Menyelamatkan Seratan Madrais
Naskah kuno Pangeran Madrais telah berusia ratusan tahun. Tak heran, jika kondisi naskah berupa kertas itu sebagian sudah rusak dimakan zaman.
“Ada yang masih bagus, ada yang dipegang saja sudah hancur,” kata Ammy.

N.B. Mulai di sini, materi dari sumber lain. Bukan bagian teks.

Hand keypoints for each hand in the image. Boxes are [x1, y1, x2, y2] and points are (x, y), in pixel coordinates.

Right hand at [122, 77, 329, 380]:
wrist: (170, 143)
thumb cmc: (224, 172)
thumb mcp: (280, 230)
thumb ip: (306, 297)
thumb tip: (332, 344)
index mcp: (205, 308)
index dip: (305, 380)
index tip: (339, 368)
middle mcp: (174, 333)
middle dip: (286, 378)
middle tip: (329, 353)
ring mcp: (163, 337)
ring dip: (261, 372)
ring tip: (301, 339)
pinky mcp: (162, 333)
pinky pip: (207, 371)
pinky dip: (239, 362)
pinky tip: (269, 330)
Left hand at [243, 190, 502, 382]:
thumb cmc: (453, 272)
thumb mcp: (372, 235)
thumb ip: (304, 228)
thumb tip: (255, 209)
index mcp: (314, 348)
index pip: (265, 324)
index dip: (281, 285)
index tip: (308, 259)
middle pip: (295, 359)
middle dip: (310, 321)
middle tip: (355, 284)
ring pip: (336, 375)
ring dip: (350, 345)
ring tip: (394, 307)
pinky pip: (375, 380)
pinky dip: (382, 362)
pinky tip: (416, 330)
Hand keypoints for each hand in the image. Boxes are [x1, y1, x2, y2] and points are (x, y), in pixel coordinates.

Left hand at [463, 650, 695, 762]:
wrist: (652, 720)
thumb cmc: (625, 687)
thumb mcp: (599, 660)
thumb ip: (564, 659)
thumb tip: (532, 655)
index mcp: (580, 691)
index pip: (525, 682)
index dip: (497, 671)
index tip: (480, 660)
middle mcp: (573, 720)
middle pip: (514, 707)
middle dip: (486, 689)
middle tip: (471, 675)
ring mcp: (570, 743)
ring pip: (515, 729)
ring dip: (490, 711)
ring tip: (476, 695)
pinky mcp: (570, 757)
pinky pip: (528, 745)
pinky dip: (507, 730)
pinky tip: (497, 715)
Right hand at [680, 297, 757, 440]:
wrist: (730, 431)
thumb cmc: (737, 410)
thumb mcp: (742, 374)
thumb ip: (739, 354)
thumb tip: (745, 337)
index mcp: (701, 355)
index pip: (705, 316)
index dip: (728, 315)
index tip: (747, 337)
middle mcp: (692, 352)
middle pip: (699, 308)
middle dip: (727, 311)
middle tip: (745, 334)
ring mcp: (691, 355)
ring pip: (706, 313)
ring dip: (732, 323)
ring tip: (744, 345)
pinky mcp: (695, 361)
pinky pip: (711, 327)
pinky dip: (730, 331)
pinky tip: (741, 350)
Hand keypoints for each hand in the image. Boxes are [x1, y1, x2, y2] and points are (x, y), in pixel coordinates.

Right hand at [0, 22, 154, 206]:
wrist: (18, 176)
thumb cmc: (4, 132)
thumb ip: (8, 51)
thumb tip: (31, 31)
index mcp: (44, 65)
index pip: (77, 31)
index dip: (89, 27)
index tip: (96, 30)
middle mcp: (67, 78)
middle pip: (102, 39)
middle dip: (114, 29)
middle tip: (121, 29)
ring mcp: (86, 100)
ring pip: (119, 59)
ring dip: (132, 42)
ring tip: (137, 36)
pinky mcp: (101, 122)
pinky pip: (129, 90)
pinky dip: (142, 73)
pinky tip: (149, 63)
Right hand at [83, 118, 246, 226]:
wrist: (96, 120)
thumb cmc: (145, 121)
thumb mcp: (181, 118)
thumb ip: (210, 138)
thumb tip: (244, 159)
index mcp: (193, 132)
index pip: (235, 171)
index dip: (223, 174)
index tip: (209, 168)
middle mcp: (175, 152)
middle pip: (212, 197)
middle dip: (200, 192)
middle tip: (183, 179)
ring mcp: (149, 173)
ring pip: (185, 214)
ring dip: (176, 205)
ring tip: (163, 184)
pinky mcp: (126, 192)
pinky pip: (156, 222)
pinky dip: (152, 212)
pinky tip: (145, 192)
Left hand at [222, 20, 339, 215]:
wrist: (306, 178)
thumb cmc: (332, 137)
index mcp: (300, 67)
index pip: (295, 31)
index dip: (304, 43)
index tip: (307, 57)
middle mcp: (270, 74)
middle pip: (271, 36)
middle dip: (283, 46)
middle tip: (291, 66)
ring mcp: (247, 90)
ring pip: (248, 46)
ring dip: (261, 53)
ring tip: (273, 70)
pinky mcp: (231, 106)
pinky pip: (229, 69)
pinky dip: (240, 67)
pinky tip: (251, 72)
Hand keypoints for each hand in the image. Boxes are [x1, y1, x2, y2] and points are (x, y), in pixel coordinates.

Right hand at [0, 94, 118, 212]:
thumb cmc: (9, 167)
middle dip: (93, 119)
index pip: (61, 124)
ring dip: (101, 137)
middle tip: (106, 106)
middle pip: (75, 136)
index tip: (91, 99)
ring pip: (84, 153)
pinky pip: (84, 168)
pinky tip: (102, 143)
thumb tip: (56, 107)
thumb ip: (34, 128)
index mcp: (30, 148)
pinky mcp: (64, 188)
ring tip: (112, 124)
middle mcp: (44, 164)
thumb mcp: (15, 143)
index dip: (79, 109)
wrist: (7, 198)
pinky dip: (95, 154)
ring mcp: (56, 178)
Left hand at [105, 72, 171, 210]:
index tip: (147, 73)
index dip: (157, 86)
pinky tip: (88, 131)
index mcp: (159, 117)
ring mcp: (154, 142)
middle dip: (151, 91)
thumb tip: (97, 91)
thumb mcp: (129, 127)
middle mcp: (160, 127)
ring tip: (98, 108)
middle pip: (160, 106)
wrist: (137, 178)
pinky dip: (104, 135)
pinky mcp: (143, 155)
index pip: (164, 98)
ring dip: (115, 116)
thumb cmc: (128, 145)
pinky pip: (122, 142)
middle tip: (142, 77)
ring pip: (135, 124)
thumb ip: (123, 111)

Ketua Masyarakat Pernaskahan Nusantara (Mannassa), Munawar Holil menyebutkan, penyelamatan terhadap naskah-naskah Madrais perlu segera dilakukan mengingat naskah kuno itu tergolong peninggalan khusus atau tidak ada di tempat lain. Jika hilang atau punah, Munawar khawatir akan ada bagian penting yang hilang dari sejarah Kuningan.
“Sebenarnya sudah sejak lama, kami ingin membuat konservasi representasi perlindungan secara umum. Karena kalau naskah ini hilang, hilang bagian penting dari sebagian besar sejarah Kuningan. Ini sangat penting untuk diselamatkan, karena begitu hilang secara fisik, hilang juga isinya,” ujar Munawar.
Upaya penyelamatan naskah Madrais mulai dilakukan dengan melakukan proses digitalisasi. Ketua Program Studi Bahasa dan Sastra Indonesia Universitas Pendidikan Indonesia, Tedi Permadi memimpin langsung proses digitalisasi naskah yang diperkirakan jumlahnya mencapai 50 ribu halaman itu.
Dalam paparannya, Tedi mengatakan, naskah umumnya ditulis dengan aksara Cacarakan dan bahasa Sunda. Kertas yang digunakan berupa folio bergaris dan buku.
“Saat ini kondisinya terancam rusak dengan warna kertas mulai menguning, lembab, berlubang, dan rapuh,” ujar Tedi.
Kondisi naskah yang terancam rusak dipengaruhi oleh beberapa faktor seperti faktor lingkungan, tempat penyimpanan yang tidak memadai, faktor biologis, dan pengetahuan dalam menangani naskah yang awalnya kurang tepat. Kondisi naskah yang seperti itu, menyulitkan proses digitalisasi.
“Mengingat kondisi naskah yang sebagian besar mulai rapuh, digitalisasi dilakukan dengan cara memotret,” ujar Tedi.
Kegiatan digitalisasi naskah ini, menurut Tedi, mendapat dukungan penuh dari ketua, keluarga, dan anggota masyarakat Adat Karuhun (Akur) Sunda. Harapannya, generasi berikutnya bisa mewarisi nilai-nilai budaya Sunda Wiwitan.